2026-01-16//LOG
Building Payment Systems That Don't Lose Money
I have been building payment processing infrastructure at Yooga for a while now. POS systems for restaurants. Real money, real transactions, real consequences when things go wrong. This is everything I have learned about not losing money in production.
RULE ONE: IDEMPOTENCY IS NOT OPTIONAL
Every single payment operation needs an idempotency key. Every. Single. One. I do not care if you think your system will never retry a request. It will. The network will hiccup. The client will double-tap. The load balancer will timeout and retry. If your payment endpoint is not idempotent, you WILL process duplicate charges.
We use a composite key: merchant ID plus a client-generated UUID plus the operation type. This gets stored before we even talk to the payment processor. If we see the same key twice, we return the cached result from the first attempt. No second charge. No drama.
RULE TWO: RACE CONDITIONS WILL FIND YOU
Here is a fun story. We had a race condition where two concurrent requests could both read the same account balance, both verify sufficient funds, and both deduct from it. The result? A merchant could spend more than they had. We found this because a test restaurant managed to process negative balances during a lunch rush.
The fix was pessimistic locking on the balance check. SELECT FOR UPDATE on the account row, verify funds, deduct, commit. Yes, it serializes concurrent payments for the same account. Yes, that is slightly slower. No, I do not care. Correctness beats performance in payment systems EVERY time.
But that was the easy race condition.

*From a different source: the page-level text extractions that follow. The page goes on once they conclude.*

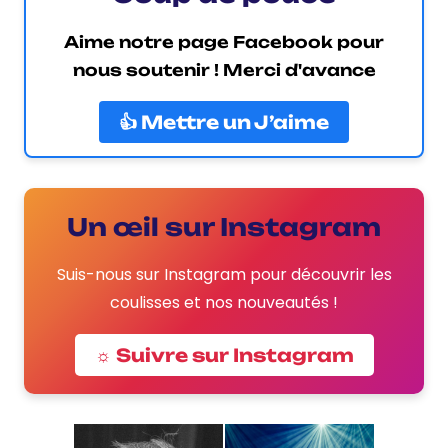
Aime notre page Facebook pour
nous soutenir ! Merci d'avance
👍 Mettre un J’aime
Un œil sur Instagram
Suis-nous sur Instagram pour découvrir les
coulisses et nos nouveautés !
☼ Suivre sur Instagram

The hard one was with concurrent card terminal transactions. Two POS devices, same merchant, both hitting the payment processor at the same time. The processor returns success for both, but our webhook handler processes them out of order and the second transaction overwrites the status of the first. We lost visibility into completed payments.
Solution: event sourcing for transaction state changes. Every status update is an append-only event with a sequence number. We reconstruct current state from the event log. No overwrites. Full audit trail. If events arrive out of order, we resequence based on the processor timestamp.
RULE THREE: THE R$47,000 INCIDENT
I need to talk about this because it is the most expensive bug I have ever shipped.
We had a webhook retry mechanism. When our processor sent a payment confirmation and we failed to acknowledge it (HTTP 200), they would retry. Standard stuff. Except our handler was not checking if the transaction had already been recorded. So every retry created a NEW transaction record in our system.
One busy Friday night, our webhook endpoint went down for about 90 seconds due to a deployment. The processor queued up retries. When we came back online, we got hammered with retry webhooks. Each one created a duplicate transaction. The total duplicated amount across all affected merchants: R$47,000.
We caught it within two hours because of balance reconciliation alerts. But those two hours were the longest of my career. We had to manually reverse every duplicate, contact every affected merchant, and explain what happened.
The fix was embarrassingly simple. Check the processor transaction ID against our records before creating a new entry. If it exists, acknowledge and skip. A five-line fix for a R$47,000 mistake.
RULE FOUR: RECONCILIATION IS YOUR SAFETY NET
Every night at 3 AM, we run a reconciliation job. It pulls every transaction from our system and every transaction from the payment processor for the past 24 hours. It compares them. Any mismatch triggers an alert.
This has caught bugs that nothing else would have found. Silent failures where we recorded a payment but the processor actually declined it. Edge cases where partial refunds got lost. Timezone bugs where a transaction showed up on different days in our system versus the processor.
Reconciliation is not glamorous. Nobody puts it on their resume. But it is the single most important piece of infrastructure in a payment system. Build it before you process your first real transaction.
RULE FIVE: NEVER TRUST THE CLIENT
The POS terminal sends the amount to charge. Do not trust it. Recalculate on the server from the order items. We had an incident where a modified APK on a compromised terminal was sending lower amounts than the actual order total. The merchant was essentially giving discounts they did not intend to give.
Server-side amount calculation from the source of truth (the order in our database) is non-negotiable. The terminal amount is for display purposes only.
FINAL THOUGHTS
Payment systems are not hard in the algorithmic sense. The code is straightforward. What makes them hard is that every edge case costs real money. A race condition in a blog platform means a duplicate post. A race condition in a payment system means someone loses money. The stakes change how you think about every line of code.
Build idempotency first. Lock aggressively. Reconcile everything. Trust nothing from the client. And for the love of all that is holy, test your webhook handlers with duplicate deliveries before you go to production.